Pair-wise sequence identity varies significantly by method

<< CD-HIT analysis
<< Comparing USEARCH and CD-HIT
Pair-wise identity varies by method
The pair-wise identity between two sequences depends on the alignment and the definition of identity. Alignments vary due to the use of different parameters such as gap penalties and substitution scores. Definitions of identity vary depending on the treatment of gaps. Link to definitions used here.

CD-HIT tends to produce gappy alignments due to the use of low gap penalties and mismatch scores, combined with a definition of %id that does not account for gaps in the shorter sequence. Compared to USEARCH, CD-HIT reports systematically higher %ids, which means that CD-HIT clusters are not directly comparable to USEARCH at a given identity threshold.

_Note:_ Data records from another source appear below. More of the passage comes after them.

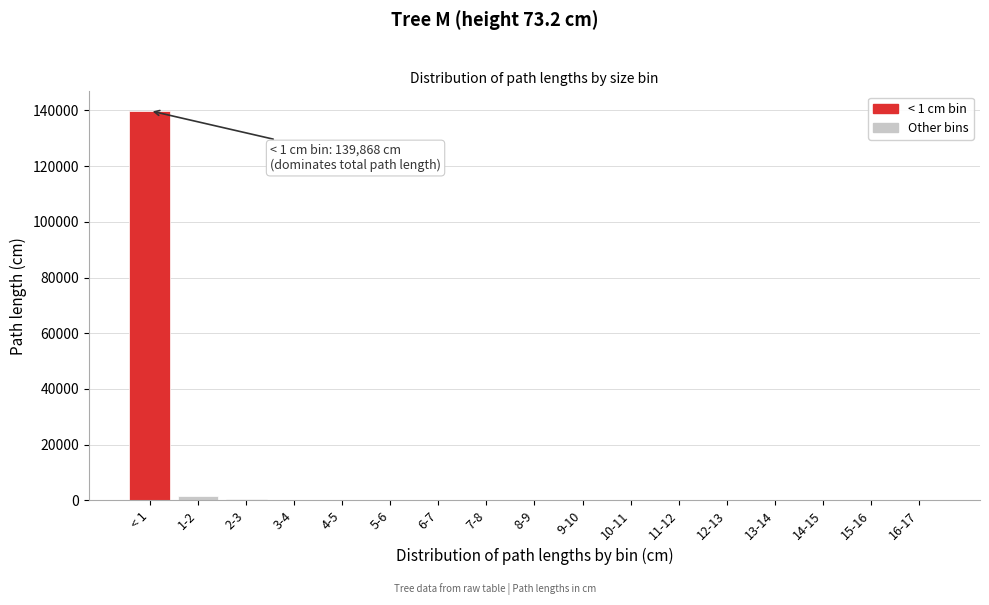

What is the greatest value displayed?

139867.7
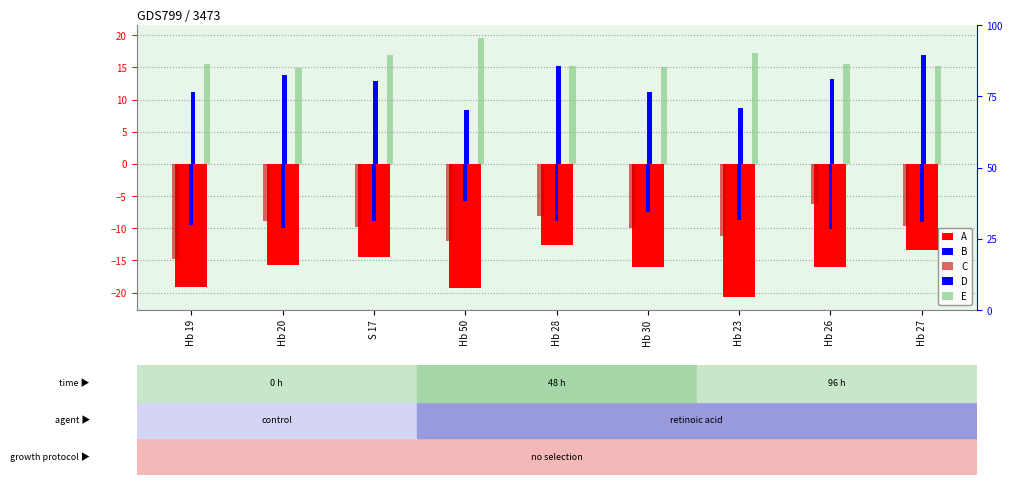

Does the chart contain stacked bars?

No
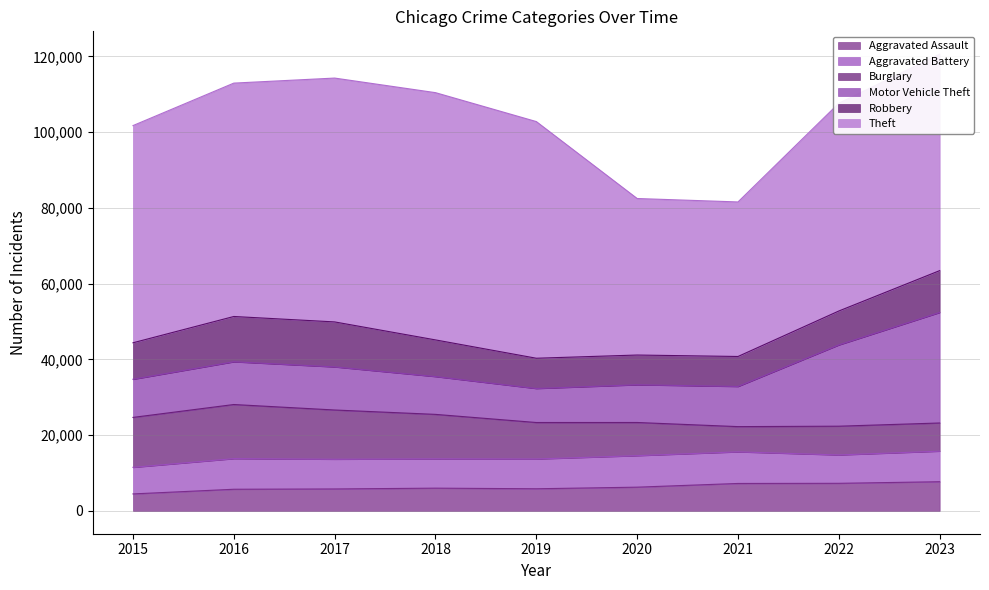

What is the sum of the Aggravated Battery values at 2022 and 2017?

15334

Below are alignments by CD-HIT, USEARCH and CLUSTALW of a pair of 16S rRNA reads (in FASTA format at bottom of this page). Terminal gaps are not shown. The pair has identity 97% according to CD-HIT and 86% according to USEARCH. See here for instructions on how to view CD-HIT alignments

The following table summarizes the %ids assigned to this pair of reads by different methods. The CD-HIT value stands out as anomalously high: 97%, compared with the next-largest value of 93.5% (CLUSTALW alignment with CD-HIT definition). Results from the MUSCLE alignment are also reported (alignment not shown).
  Identity definition (details)
CD-HIT 97.0% 89.6% 92.8%
USEARCH 86.1% 85.4% 86.7%
CLUSTALW 93.5% 87.4% 90.7%
MUSCLE 92.6% 85.6% 91.6%

How close are the reads taxonomically?
The RDP Naive Bayesian Classifier assigns these reads to different families in the same order. Since the RDP classifier uses an alignment-free method, we can assume that it is independent of alignment biases. In this example, the divergence reported by USEARCH is closer to the expected taxonomic divergence.